- QUOTED PASSAGE -
Consommation d'énergie et analyse économique de la production de fraises dans la zone de Sanandaj en Iran. L’objectif de cette étude était de déterminer la consommation d’énergie et de réaliser l’analyse économique de la production de fraises. Les données ont été recueillies auprès de 60 agriculteurs qui cultivent des fraises dans la zone de Sanandaj en Iran, en utilisant un questionnaire de type face-à-face en aout-septembre 2009. Le labour dans la zone d’étude a été effectué par deux méthodes : manuellement (P1) et par machine (P2). Deux méthodes d’irrigation ont également été utilisées : avec pompage (P) et sans pompage (NP). L’analyse de la variance univariée a été utilisée pour mettre en évidence des différences significatives à 5 % et à 1 % liées aux facteurs labour et irrigation sur l’énergie totale utilisée pour la production et sur la rentabilité de la culture. L’énergie totale utilisée dans les exploitations agricoles pour la production de fraises a été de 53 605 MJ.ha-1. La production totale d’énergie a été de 17 338 MJ.ha-1 et le rendement annuel moyen de fraises a été de 9 125 kg.ha-1. L’efficacité énergétique a été de 0,32 et la productivité énergétique calculée de 0,17 kg.MJ-1. Cela signifie que la production de fraises obtenue par unité d’énergie est de 0,17 kg. La différence entre l’apport total d’énergie dans les types d’irrigation (NP et P) est significative au seuil de 1 %. Il n’y a pas de différence significative entre les modes de labour. L’interaction entre les facteurs irrigation et labour est significative au seuil de 5 %. Le ratio couts-bénéfices, la productivité et le résultat net pour la production de fraises sont de 1,2 ; 0,99 et 1 825 $.ha-1, respectivement. La différence entre le rendement net dans les différents types d’irrigation (NP et P) est significative au seuil de 5 %. La différence entre le rendement net dans les différents types de labour (P1 et P2) est significative au seuil de 1 %.

- Excerpts from a dataset -

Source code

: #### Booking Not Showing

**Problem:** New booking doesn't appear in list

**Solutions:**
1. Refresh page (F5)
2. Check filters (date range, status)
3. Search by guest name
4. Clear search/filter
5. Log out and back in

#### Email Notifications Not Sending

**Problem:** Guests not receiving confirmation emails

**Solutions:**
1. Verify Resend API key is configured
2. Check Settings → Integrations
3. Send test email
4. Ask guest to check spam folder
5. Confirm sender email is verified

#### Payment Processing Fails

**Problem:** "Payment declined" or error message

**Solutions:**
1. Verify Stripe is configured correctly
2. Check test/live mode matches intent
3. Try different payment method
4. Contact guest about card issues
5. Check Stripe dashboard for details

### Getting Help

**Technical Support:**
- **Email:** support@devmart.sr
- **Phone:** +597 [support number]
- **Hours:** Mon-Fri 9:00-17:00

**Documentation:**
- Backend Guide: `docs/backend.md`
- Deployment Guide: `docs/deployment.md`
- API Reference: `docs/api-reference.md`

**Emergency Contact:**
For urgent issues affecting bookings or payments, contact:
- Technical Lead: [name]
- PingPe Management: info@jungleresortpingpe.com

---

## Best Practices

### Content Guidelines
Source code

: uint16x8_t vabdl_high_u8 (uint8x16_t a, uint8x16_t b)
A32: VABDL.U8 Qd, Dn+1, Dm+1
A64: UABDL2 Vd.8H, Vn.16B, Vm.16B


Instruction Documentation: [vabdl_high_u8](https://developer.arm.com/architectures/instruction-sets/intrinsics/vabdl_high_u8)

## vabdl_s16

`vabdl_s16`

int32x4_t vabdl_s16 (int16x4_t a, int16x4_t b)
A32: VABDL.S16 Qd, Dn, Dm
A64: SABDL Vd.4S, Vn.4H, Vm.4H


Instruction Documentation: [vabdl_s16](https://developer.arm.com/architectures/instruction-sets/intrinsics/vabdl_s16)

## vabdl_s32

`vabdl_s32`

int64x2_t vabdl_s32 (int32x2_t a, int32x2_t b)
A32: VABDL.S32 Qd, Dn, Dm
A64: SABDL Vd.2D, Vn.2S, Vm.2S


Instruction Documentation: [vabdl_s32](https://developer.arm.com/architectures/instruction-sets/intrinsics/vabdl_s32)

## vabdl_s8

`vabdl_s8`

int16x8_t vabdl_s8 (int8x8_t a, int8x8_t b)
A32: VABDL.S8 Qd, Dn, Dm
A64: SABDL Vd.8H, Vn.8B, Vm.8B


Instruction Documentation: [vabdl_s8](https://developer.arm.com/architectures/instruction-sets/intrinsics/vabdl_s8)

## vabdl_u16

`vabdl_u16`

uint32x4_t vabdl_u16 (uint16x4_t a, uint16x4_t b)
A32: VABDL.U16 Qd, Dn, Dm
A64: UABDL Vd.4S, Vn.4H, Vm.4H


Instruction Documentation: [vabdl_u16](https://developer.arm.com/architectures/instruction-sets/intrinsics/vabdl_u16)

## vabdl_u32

- QUESTIONS ON THE MATERIAL -
**a.** Translate this sentence from the strawberry production abstract into English: "Le labour dans la zone d’étude a été effectué par deux méthodes : manuellement (P1) et par machine (P2)."
**b.** According to the strawberry production abstract, from how many farmers were the data collected?
The records have no role in this work.

- RESULTS FOR EACH TASK -
**a.** Tillage in the study area was carried out using two methods: manually (P1) and by machine (P2).

**b.** 60 farmers